There are files using CPP that cannot be formatted correctly with this strategy, but with a basic mental model of how Ormolu works, as well as appropriately inserted magic comments, even more complex cases should not be hard to adapt.

Bugs, bugs, bugs

Even though Ormolu is continuously tested on thousands of lines of Haskell code, various special cases of less used language features were still lurking around, waiting to disrupt someone’s workflow. All such known incidents are now resolved. In particular, support of the Arrows extension is now significantly more robust, and a long standing bug involving misplaced Haddock comments has been fixed.

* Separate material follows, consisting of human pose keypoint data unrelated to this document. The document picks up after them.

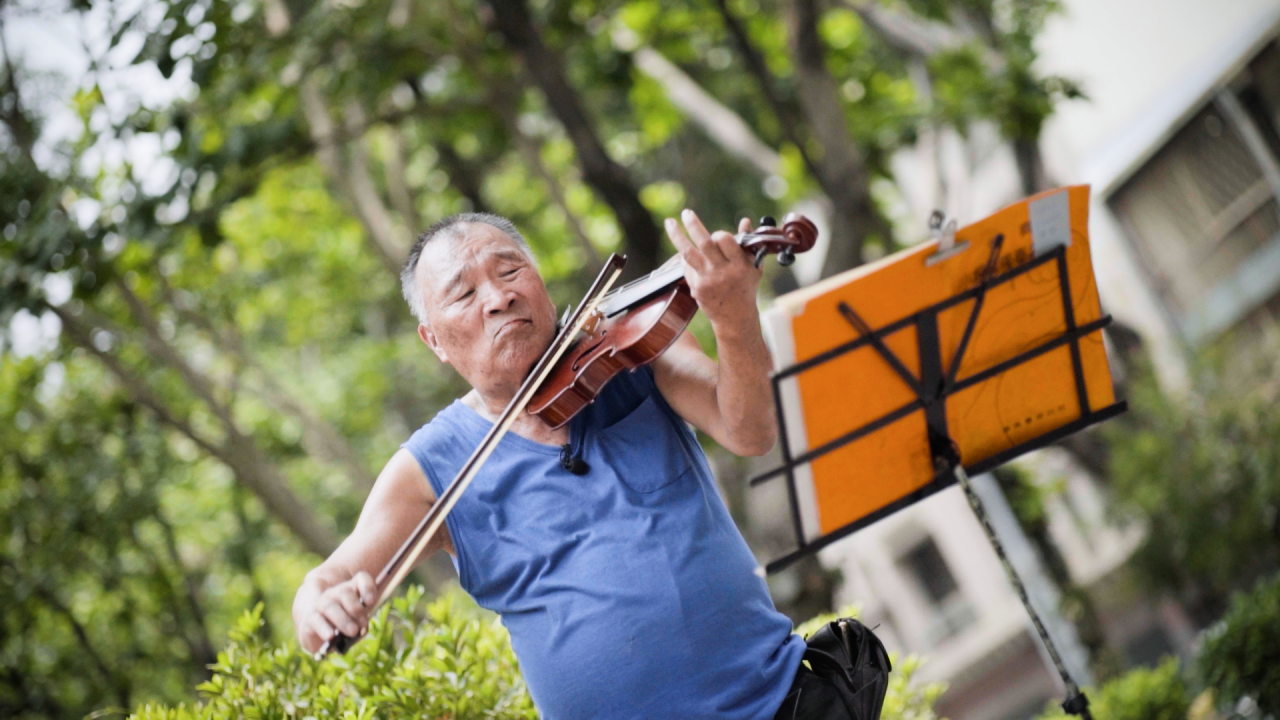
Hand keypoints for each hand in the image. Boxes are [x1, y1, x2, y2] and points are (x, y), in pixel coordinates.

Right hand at [296, 571, 376, 654]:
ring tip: (353, 631)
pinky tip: (331, 636)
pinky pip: (316, 619)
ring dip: (343, 619)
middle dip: (355, 609)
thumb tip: (360, 630)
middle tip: (361, 625)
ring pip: (329, 605)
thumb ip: (361, 624)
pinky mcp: (310, 618)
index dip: (367, 588)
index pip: (361, 579)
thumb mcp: (358, 624)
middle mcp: (335, 593)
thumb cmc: (344, 628)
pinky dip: (324, 628)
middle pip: (345, 592)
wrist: (320, 636)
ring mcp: (321, 604)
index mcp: (351, 590)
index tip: (371, 602)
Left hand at [664, 209, 761, 332]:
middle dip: (693, 224)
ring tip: (669, 222)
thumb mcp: (754, 266)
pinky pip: (688, 266)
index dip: (720, 234)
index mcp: (739, 265)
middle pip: (704, 242)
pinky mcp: (696, 287)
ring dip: (677, 235)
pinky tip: (686, 251)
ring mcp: (707, 280)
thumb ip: (749, 243)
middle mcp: (722, 272)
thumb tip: (745, 221)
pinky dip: (687, 257)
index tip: (719, 236)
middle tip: (686, 212)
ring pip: (688, 253)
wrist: (735, 317)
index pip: (725, 240)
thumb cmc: (746, 287)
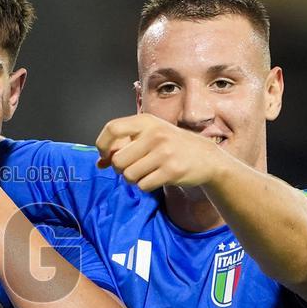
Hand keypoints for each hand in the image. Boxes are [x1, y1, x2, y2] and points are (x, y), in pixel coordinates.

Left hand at [95, 113, 228, 191]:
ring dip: (132, 179)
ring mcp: (164, 152)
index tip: (106, 154)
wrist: (206, 157)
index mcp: (146, 122)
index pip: (112, 128)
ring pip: (128, 175)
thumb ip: (122, 147)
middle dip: (119, 169)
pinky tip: (155, 178)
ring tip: (145, 172)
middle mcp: (155, 134)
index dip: (103, 145)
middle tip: (130, 168)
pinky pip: (143, 185)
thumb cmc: (170, 146)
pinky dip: (145, 186)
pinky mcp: (172, 171)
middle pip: (118, 160)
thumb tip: (100, 163)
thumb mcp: (147, 138)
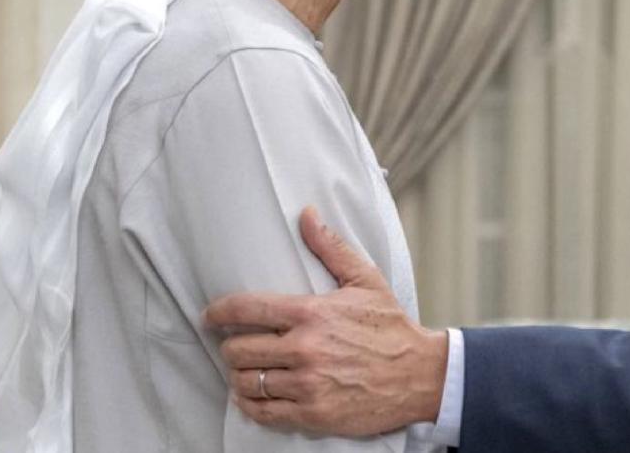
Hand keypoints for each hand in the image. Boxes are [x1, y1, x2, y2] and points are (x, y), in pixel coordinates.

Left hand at [204, 206, 448, 435]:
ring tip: (244, 370)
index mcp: (312, 313)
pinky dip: (251, 404)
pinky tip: (254, 396)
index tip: (211, 315)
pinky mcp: (312, 414)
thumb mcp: (365, 280)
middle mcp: (305, 349)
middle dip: (230, 346)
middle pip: (239, 349)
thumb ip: (330, 247)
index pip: (248, 309)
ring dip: (239, 376)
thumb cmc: (391, 328)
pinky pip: (263, 411)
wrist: (419, 375)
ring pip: (246, 382)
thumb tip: (306, 215)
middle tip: (234, 345)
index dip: (220, 311)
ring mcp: (307, 384)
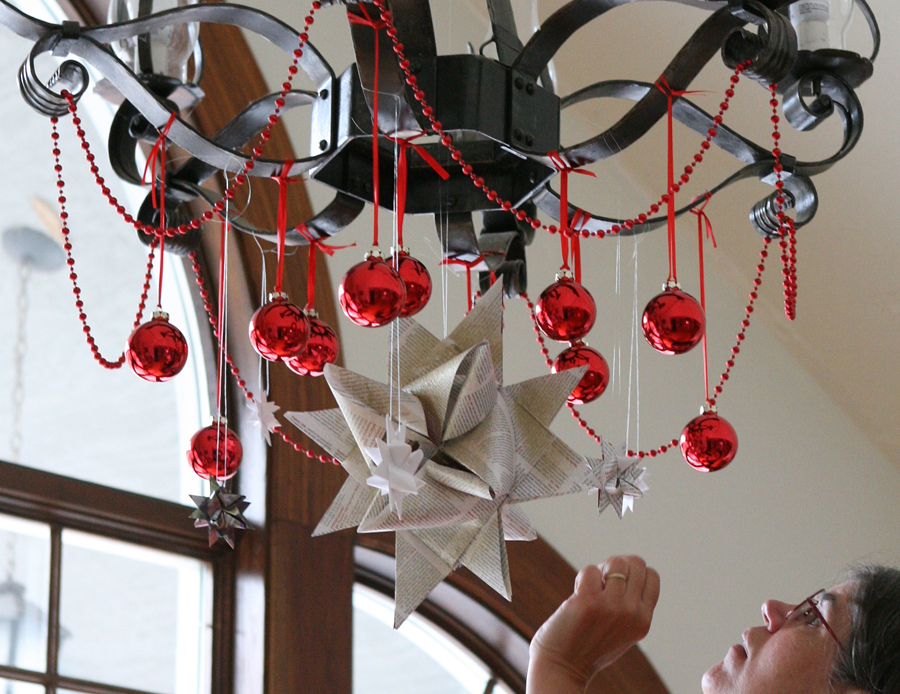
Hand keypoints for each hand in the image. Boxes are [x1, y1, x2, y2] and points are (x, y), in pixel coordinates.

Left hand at [526, 556, 660, 693]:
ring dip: (600, 570)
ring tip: (591, 588)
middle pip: (636, 563)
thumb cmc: (588, 646)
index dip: (633, 572)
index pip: (652, 576)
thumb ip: (631, 605)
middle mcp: (632, 613)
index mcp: (643, 620)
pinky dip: (582, 578)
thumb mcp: (623, 630)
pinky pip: (591, 570)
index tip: (617, 583)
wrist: (562, 668)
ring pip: (616, 562)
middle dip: (617, 567)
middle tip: (602, 583)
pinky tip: (578, 594)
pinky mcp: (588, 602)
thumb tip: (626, 564)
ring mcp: (612, 607)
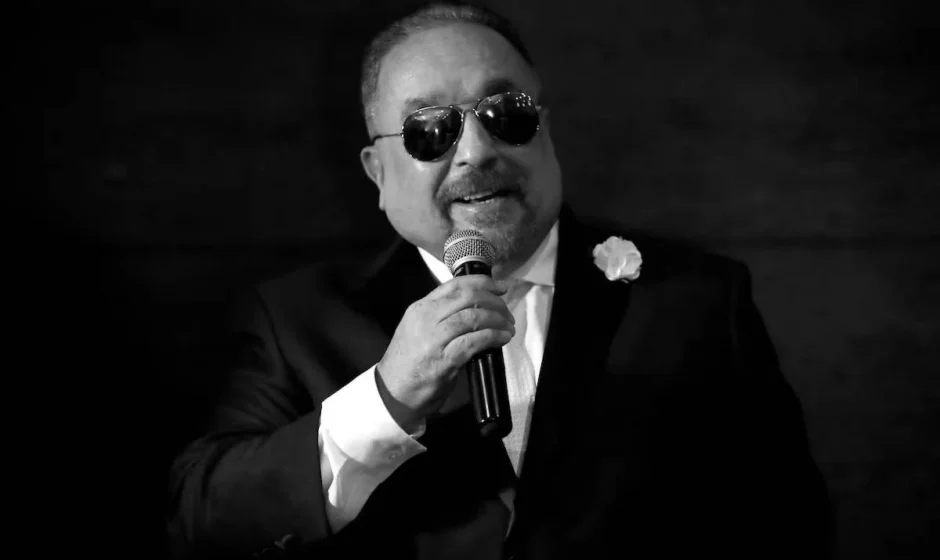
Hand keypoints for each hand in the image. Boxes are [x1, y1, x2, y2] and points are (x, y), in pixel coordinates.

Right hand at [376, 275, 514, 431]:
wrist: (392, 392)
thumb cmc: (408, 363)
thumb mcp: (418, 329)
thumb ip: (441, 315)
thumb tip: (475, 308)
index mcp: (421, 308)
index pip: (455, 284)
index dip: (483, 282)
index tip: (500, 287)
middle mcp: (426, 318)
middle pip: (468, 297)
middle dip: (494, 301)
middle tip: (507, 311)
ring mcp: (434, 338)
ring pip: (474, 317)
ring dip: (497, 319)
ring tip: (508, 326)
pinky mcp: (444, 359)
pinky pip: (475, 341)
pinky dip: (493, 336)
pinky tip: (502, 338)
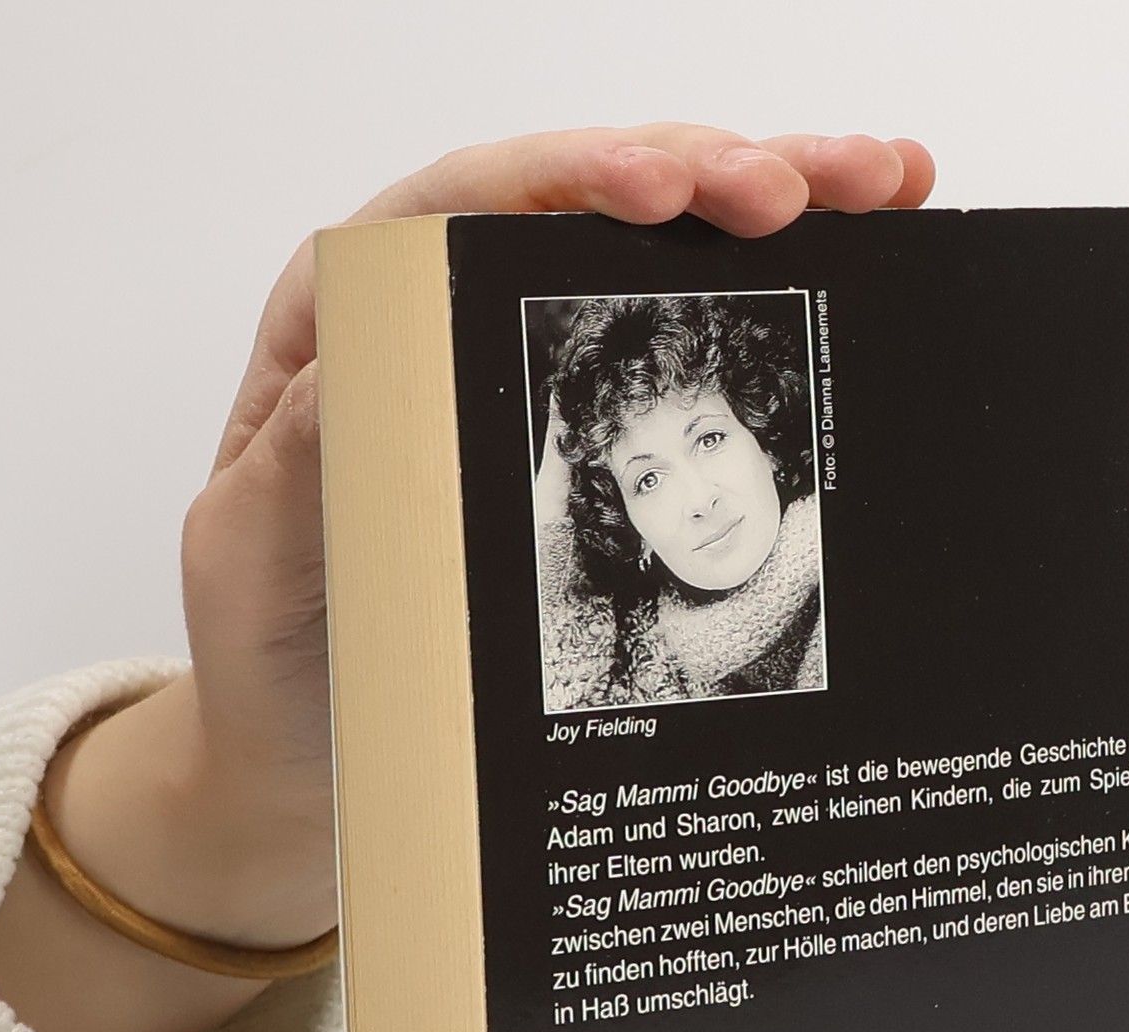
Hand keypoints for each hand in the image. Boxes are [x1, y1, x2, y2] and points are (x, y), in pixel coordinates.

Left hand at [0, 127, 935, 1031]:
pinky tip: (863, 251)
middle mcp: (446, 325)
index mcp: (352, 327)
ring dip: (773, 203)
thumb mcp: (250, 562)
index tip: (662, 194)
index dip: (572, 179)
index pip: (467, 207)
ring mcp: (529, 376)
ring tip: (879, 185)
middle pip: (588, 206)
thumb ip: (297, 465)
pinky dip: (779, 292)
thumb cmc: (268, 654)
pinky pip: (688, 348)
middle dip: (707, 174)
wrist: (309, 761)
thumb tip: (363, 366)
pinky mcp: (593, 446)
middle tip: (805, 189)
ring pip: (657, 256)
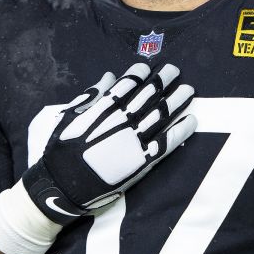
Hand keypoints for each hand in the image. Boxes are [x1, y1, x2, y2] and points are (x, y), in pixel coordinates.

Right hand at [22, 62, 197, 224]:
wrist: (64, 185)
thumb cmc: (61, 149)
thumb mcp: (69, 116)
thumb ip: (91, 95)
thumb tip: (109, 76)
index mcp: (104, 108)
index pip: (127, 84)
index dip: (139, 74)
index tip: (148, 67)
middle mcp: (123, 120)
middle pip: (149, 95)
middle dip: (163, 80)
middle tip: (174, 70)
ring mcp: (135, 140)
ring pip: (162, 115)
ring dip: (177, 100)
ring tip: (189, 89)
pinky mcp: (143, 161)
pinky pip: (168, 142)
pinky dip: (181, 130)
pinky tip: (192, 120)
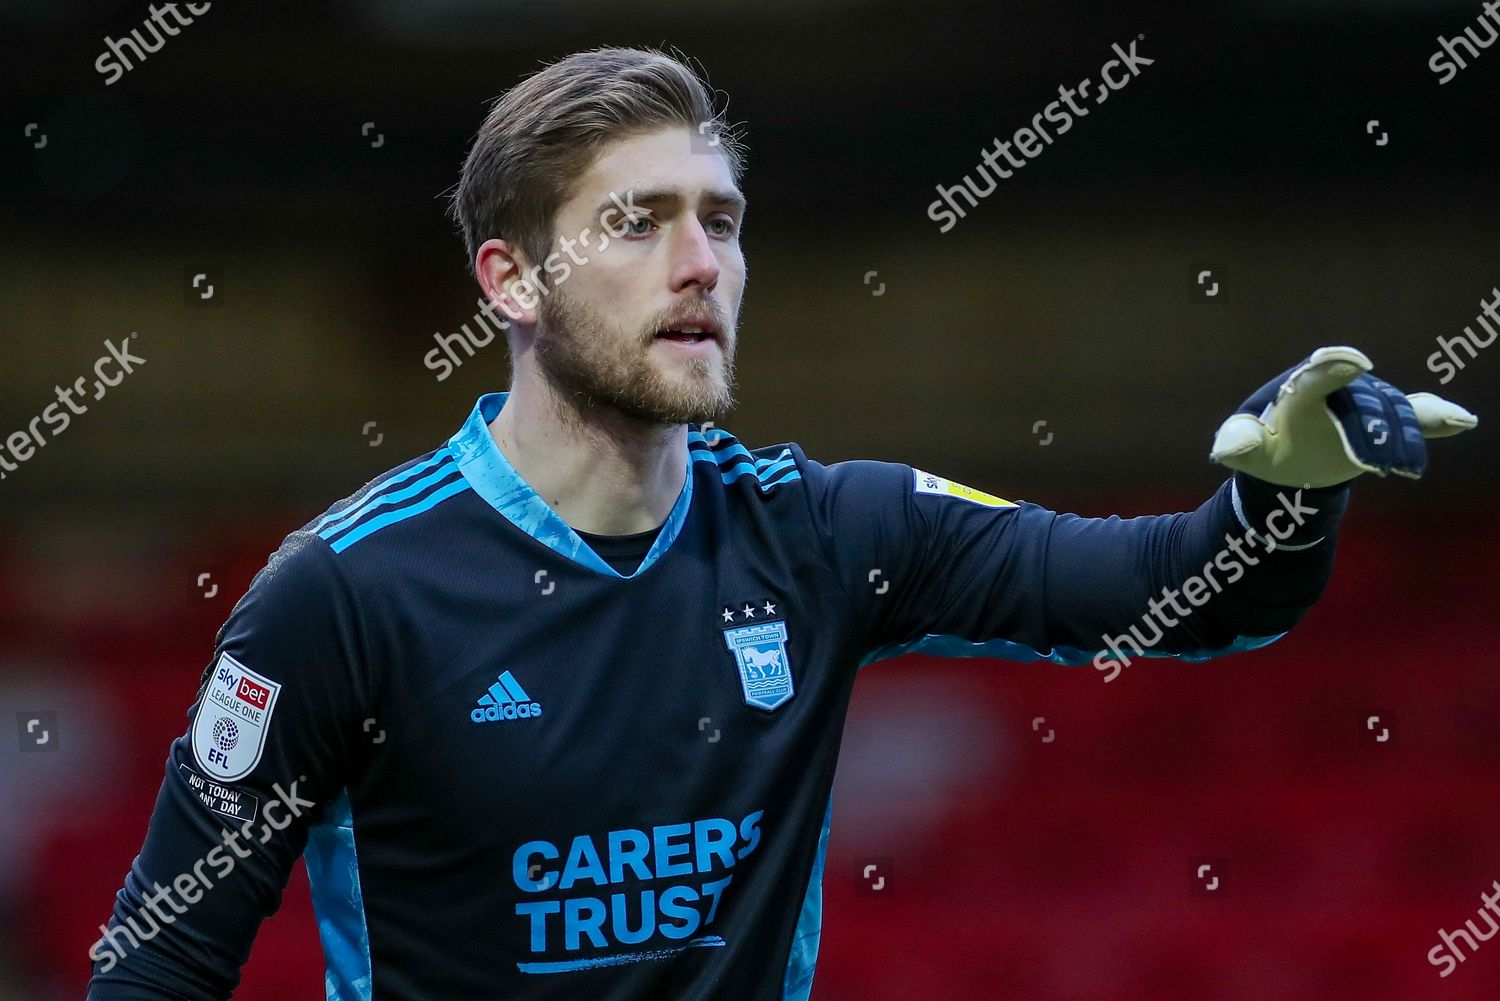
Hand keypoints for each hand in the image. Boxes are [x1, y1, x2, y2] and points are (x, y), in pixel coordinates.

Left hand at [1210, 346, 1476, 487]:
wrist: (1294, 456)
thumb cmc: (1268, 448)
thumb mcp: (1250, 451)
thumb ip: (1239, 445)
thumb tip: (1224, 450)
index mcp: (1299, 391)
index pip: (1313, 379)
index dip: (1331, 370)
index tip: (1353, 361)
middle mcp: (1336, 387)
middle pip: (1360, 399)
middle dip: (1374, 413)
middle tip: (1381, 443)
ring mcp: (1363, 401)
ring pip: (1388, 409)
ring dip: (1408, 420)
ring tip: (1434, 428)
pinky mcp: (1384, 417)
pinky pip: (1412, 414)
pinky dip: (1435, 417)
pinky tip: (1460, 421)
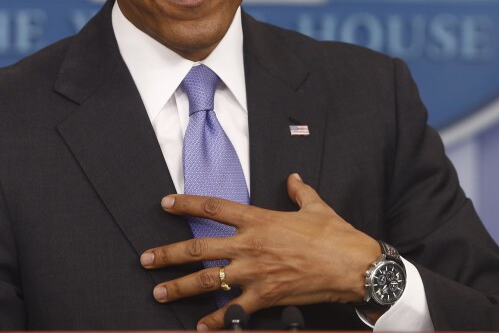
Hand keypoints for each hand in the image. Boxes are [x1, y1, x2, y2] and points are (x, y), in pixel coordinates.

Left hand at [139, 173, 380, 329]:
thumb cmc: (334, 234)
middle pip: (199, 248)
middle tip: (145, 259)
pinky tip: (200, 327)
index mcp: (258, 219)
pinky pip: (234, 312)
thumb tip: (293, 179)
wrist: (353, 265)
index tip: (165, 204)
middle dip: (168, 254)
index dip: (186, 204)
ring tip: (159, 292)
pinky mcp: (265, 297)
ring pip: (207, 281)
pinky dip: (216, 322)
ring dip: (179, 287)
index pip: (213, 207)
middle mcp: (250, 245)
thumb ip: (298, 191)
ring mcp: (255, 273)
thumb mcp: (315, 206)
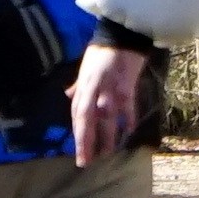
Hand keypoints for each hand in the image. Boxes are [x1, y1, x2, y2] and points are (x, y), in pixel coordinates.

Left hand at [69, 43, 157, 163]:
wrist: (121, 36)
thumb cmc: (101, 52)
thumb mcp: (85, 69)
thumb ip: (78, 86)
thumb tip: (70, 95)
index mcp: (83, 88)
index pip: (77, 117)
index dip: (78, 137)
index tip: (79, 154)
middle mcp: (94, 91)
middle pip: (88, 121)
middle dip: (87, 142)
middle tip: (87, 162)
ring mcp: (111, 90)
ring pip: (107, 118)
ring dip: (107, 137)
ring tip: (107, 153)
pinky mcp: (127, 86)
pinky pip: (127, 107)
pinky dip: (128, 119)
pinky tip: (128, 131)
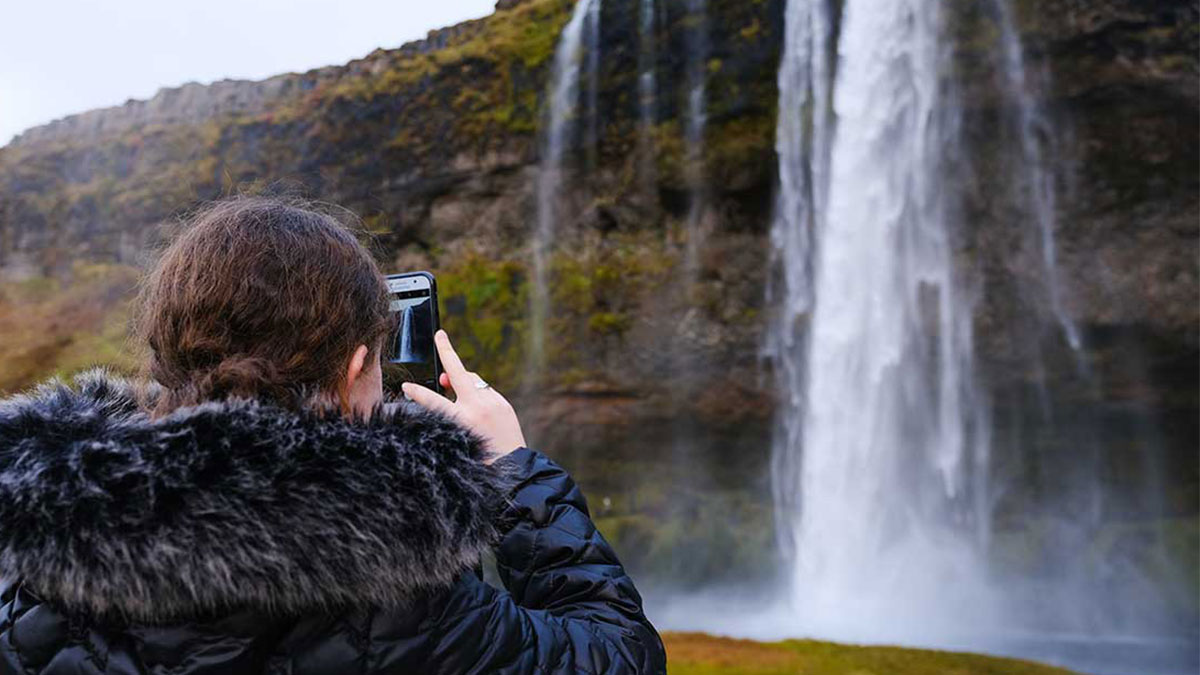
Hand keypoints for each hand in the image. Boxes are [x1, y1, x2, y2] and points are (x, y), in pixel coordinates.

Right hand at [401, 330, 525, 462]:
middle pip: (457, 372)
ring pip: (472, 380)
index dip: (417, 392)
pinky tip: (474, 405)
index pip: (432, 401)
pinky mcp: (503, 404)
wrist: (514, 468)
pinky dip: (476, 393)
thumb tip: (448, 386)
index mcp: (462, 421)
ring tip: (452, 389)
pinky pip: (485, 391)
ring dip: (461, 381)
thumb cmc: (481, 459)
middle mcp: (478, 408)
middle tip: (440, 335)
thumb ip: (451, 414)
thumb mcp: (459, 439)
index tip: (406, 386)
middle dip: (447, 351)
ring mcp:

As one of its goals, Ormolu strives to be idempotent, meaning that formatting twice will always yield the same result as only formatting once. It does a pretty good job at this, but as soon as comments are added to the mix, there are still many cases where one has to format twice (or sometimes even more often) to get to an idempotent snippet. This is not a perfect state of affairs, but fixing these kinds of issues is often very brittle and intricate with little real benefit, so we decided that these bugs should not be the primary focus of my internship. Possibly, an entirely new approach to printing comments might be necessary to get to the root of this problem.

Conclusion

In summary, the internship was an excellent experience. I learned many new things about the GHC API and finally got my hands dirty with Nix. I really enjoyed talking to many awesome people as part of numerous coffee breaks, and had a lot of fun with my mentor Mark!

This article is licensed under a Creative Commons Attribution 4.0 International license.